◆ **To-do item**:
With the pictures omitted, output word for word the lines from the one containing "For every layout" through the end of the records.

[[ Record extracts, beginning ]]

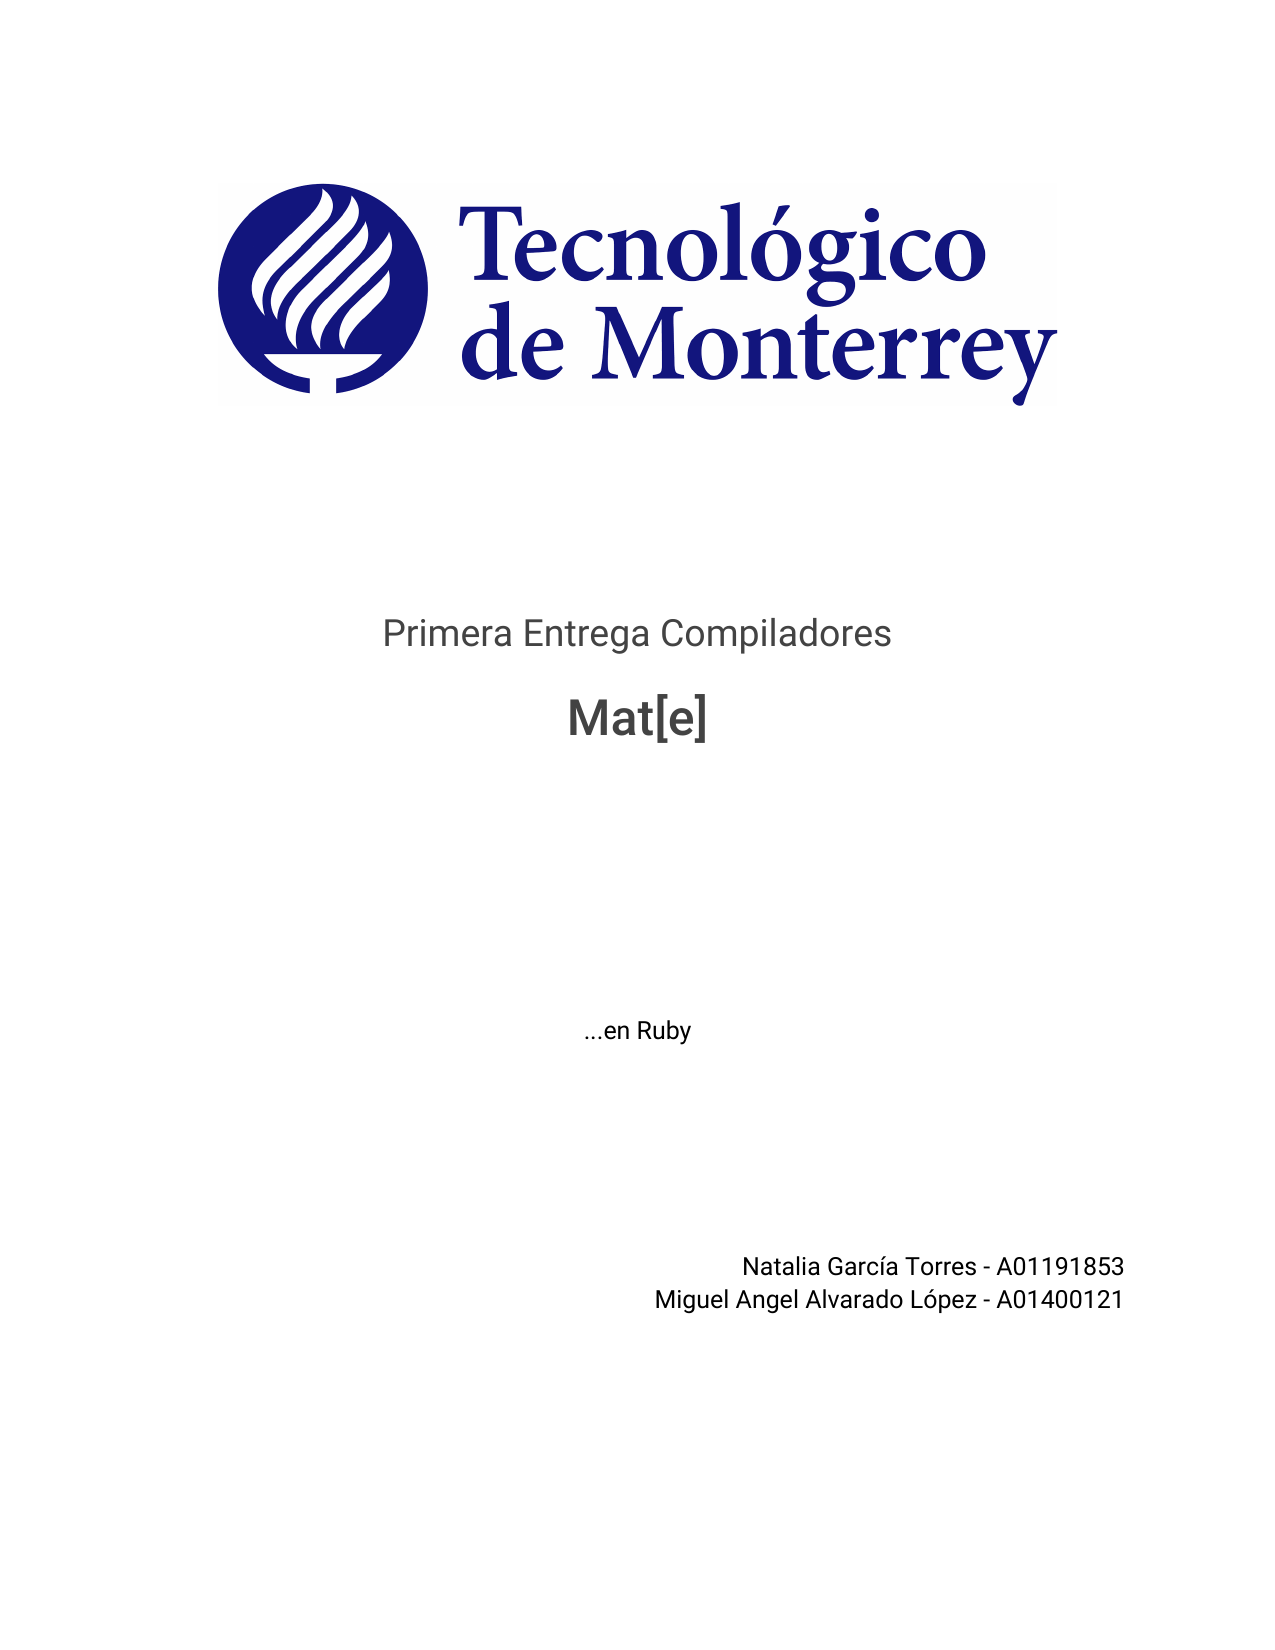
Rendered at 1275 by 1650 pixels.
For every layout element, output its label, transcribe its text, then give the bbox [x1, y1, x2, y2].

title Mat[e] [150, 689, 1125, 747]
picture [217, 183, 1058, 406]
text Natalia García Torres - A01191853 [150, 1252, 1125, 1281]
text Miguel Angel Alvarado López - A01400121 [150, 1285, 1125, 1315]
title Primera Entrega Compiladores [150, 611, 1125, 655]
text ...en Ruby [150, 1016, 1125, 1046]
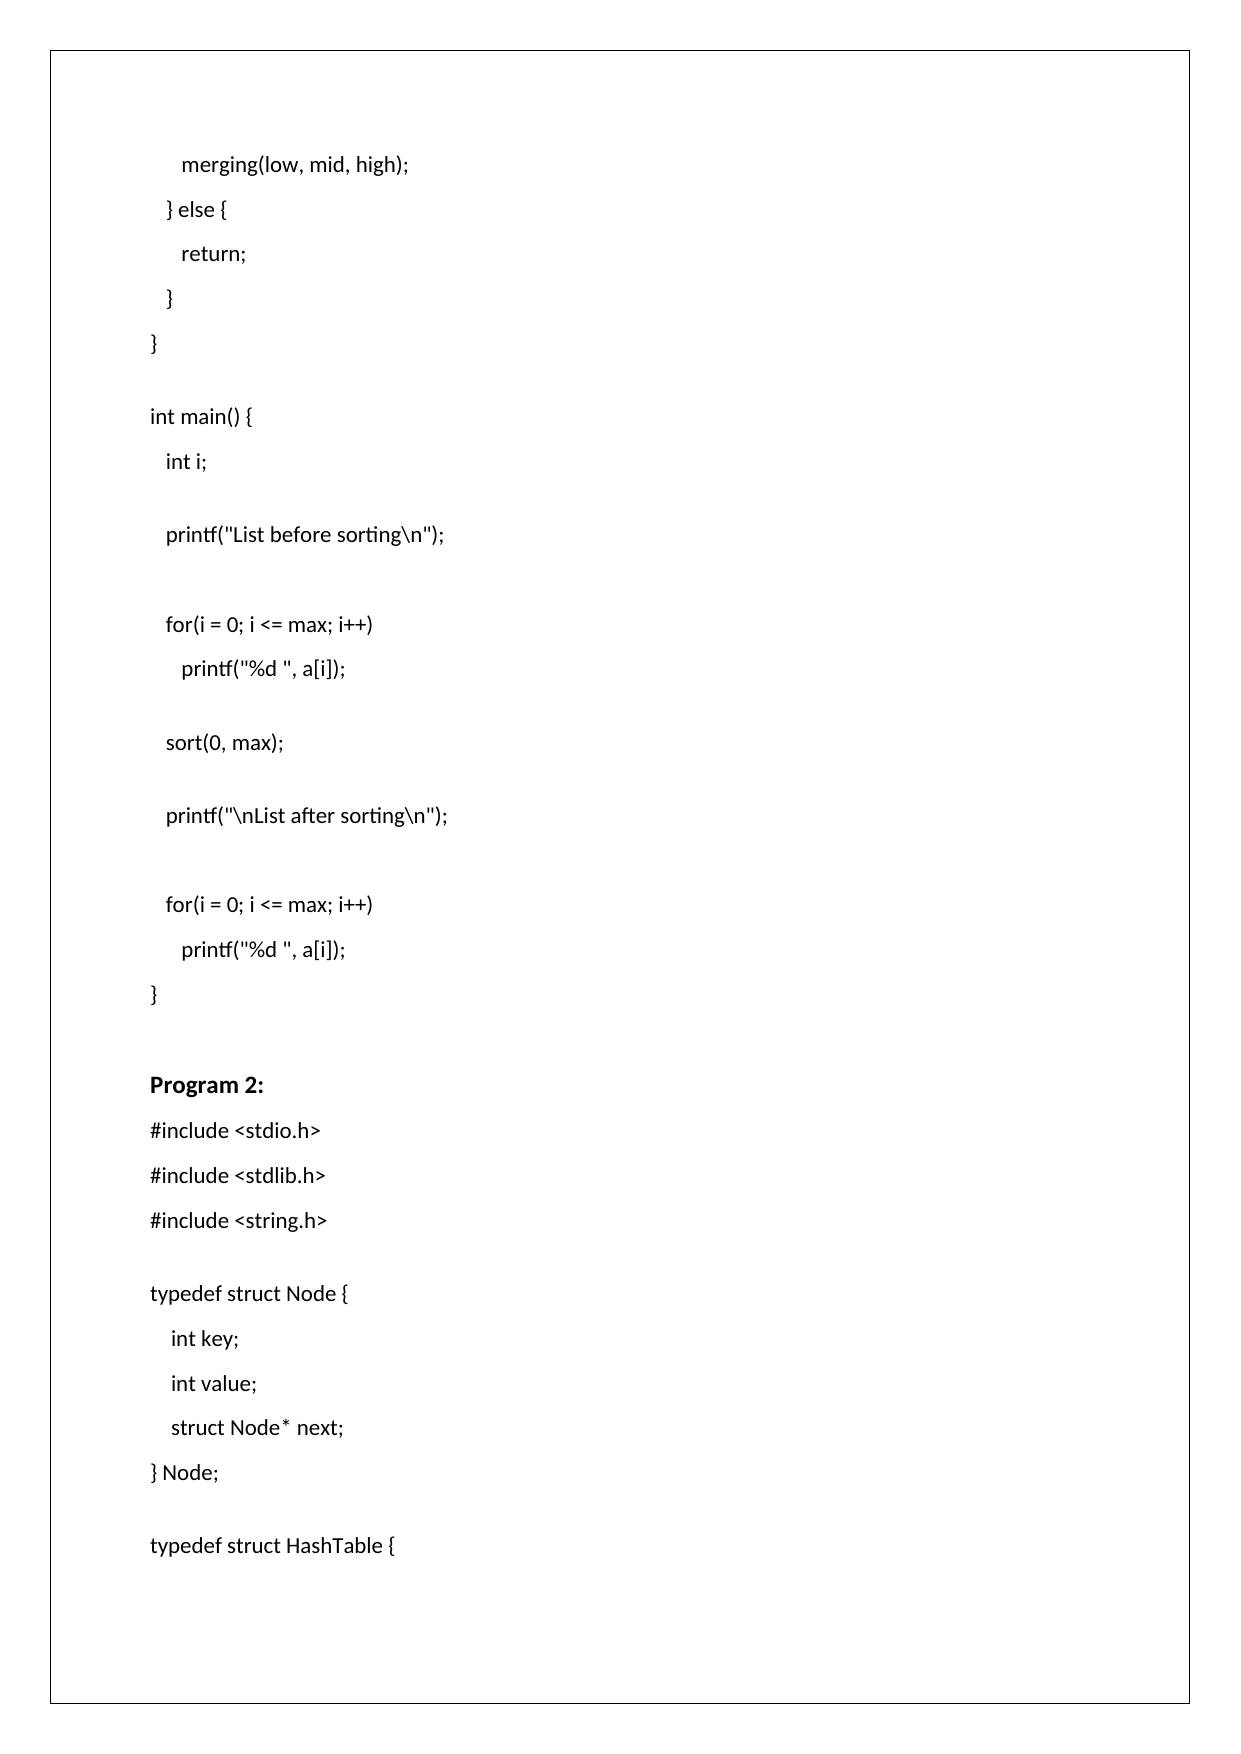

[[ Record extracts, end ]]

◆ **Exercise solution**:
For every layout element, output its label, transcribe its text, then give the bbox [x1, y1, x2, y2].

title Mat[e] [150, 689, 1125, 747]
picture [217, 183, 1058, 406]
text Natalia García Torres - A01191853 [150, 1252, 1125, 1281]
text Miguel Angel Alvarado López - A01400121 [150, 1285, 1125, 1315]
title Primera Entrega Compiladores [150, 611, 1125, 655]
text ...en Ruby [150, 1016, 1125, 1046]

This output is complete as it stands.